Ingo Sander: Vielleicht ist es so auch kein Zufall, dass die Deutsche Bahn als erste so einen Simulator hat entwickeln lassen. Sie haben Recht, gerade für die Deutsche Bahn hat dieser Simulator einen enormen Nutzen. Und in der Tat wurden entsprechende Dinge bei der DB auch bereits in Angriff genommen. Hier muss ich aber aus Vertraulichkeitsgründen auf die DB selbst verweisen und Sie bitten, dort direkt nachzufragen.

Ist der Simulator als Tool auf andere Unternehmen übertragbar? Wie groß ist der Anpassungsaufwand? 

Ingo Sander: Tolle Abschlussfrage! Und als Antwort ein klares Ja. Wie bereits gesagt ist ja die Übertragbarkeit auf andere Unternehmen und die breite Anwendbarkeit eines der zentralen Bewertungsmerkmale des Preises, damit von der Jury bestätigt. Hinsichtlich des Anpassungsaufwandes gibt es zwei Aspekte zu beachten.
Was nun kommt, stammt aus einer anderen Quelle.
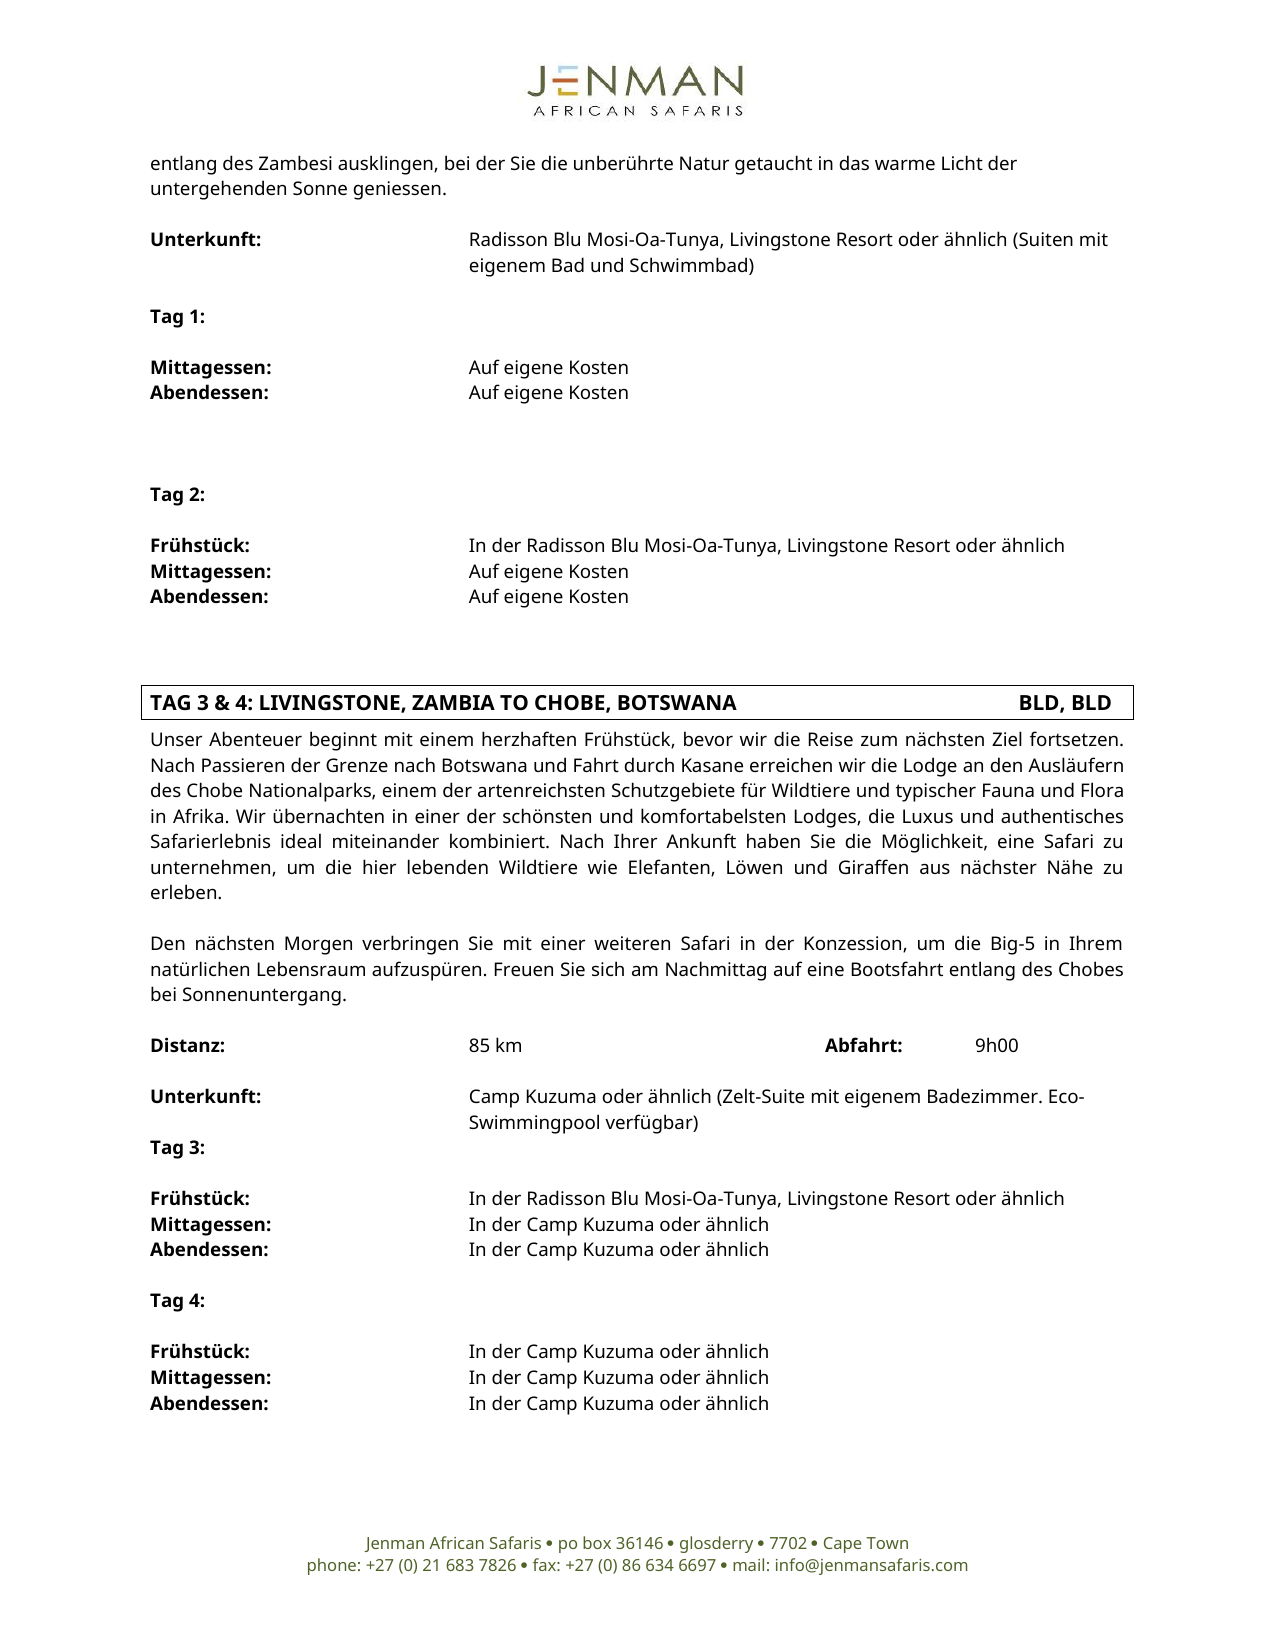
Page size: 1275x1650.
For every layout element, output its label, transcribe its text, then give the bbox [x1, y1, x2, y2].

  1. Grundsätzlich denken wir, dass sich ein ähnliches Modell für 80 Prozent der im Markt existierenden standardisierten Kundenzufriedenheitsbefragungen sogar ohne Anpassung des dort bereits genutzten Fragebogens erstellen lässt. Nach Absprache lässt sich dies vielleicht durch einige kleinere Änderungen oder Ergänzungen im Fragebogen noch optimieren. Auch hat die verwendete Methode gezeigt, dass sie bereits bei relativ geringen Fallzahlen sehr stabil ist. So braucht man keine Tausende von Interviews, um ein stabiles Modell zu erstellen. Hier ist der Aufwand also relativ gering.
  2.  Sehr wichtig ist daneben natürlich, mit den existierenden Variablen ein gültiges logisches Modell aufzustellen. Hierzu ist ein Prozess notwendig, bei dem man die gemeinsamen Erfahrungen einbringt, Modelle aufstellt und diese anschließend – ruhig mit den bereits bestehenden Daten – durchrechnet, die Modelle dann validiert und optimiert. Bis man bei einem optimalen Ergebnis angekommen ist. Und schließlich natürlich der abschließende Schritt zur Umrechnung in EUR. Dies ist sicherlich der komplizierteste Schritt. Vor allem wird das Modell deutlich auf die jeweiligen besonderen Situationen der einzelnen Märkte und Unternehmen angepasst werden müssen. Aber dies sind genau die Aufgabenstellungen auf die wir uns besonders freuen. Hier möchte ich interessierte Unternehmen auf unsere Workshop-Veranstaltung am 7. Oktober bei der Woche der Marktforschung aufmerksam machen, bei der wir auch einen ausgiebigen Zeitraum für individuelle Fragen und Antworten vorgesehen haben.

Hier geht es zur Anmeldung für den Workshop mit Ingo Sander am 07.10., 12h.

Über die Person

Ingo Sander ist geschäftsführender Gesellschafter der rc – research & consulting GmbH. Seit über 25 Jahren berät er Unternehmen bei der Entwicklung, Optimierung und Umsetzung von nationalen wie internationalen Kundenzufriedenheits- und CX-Programmen.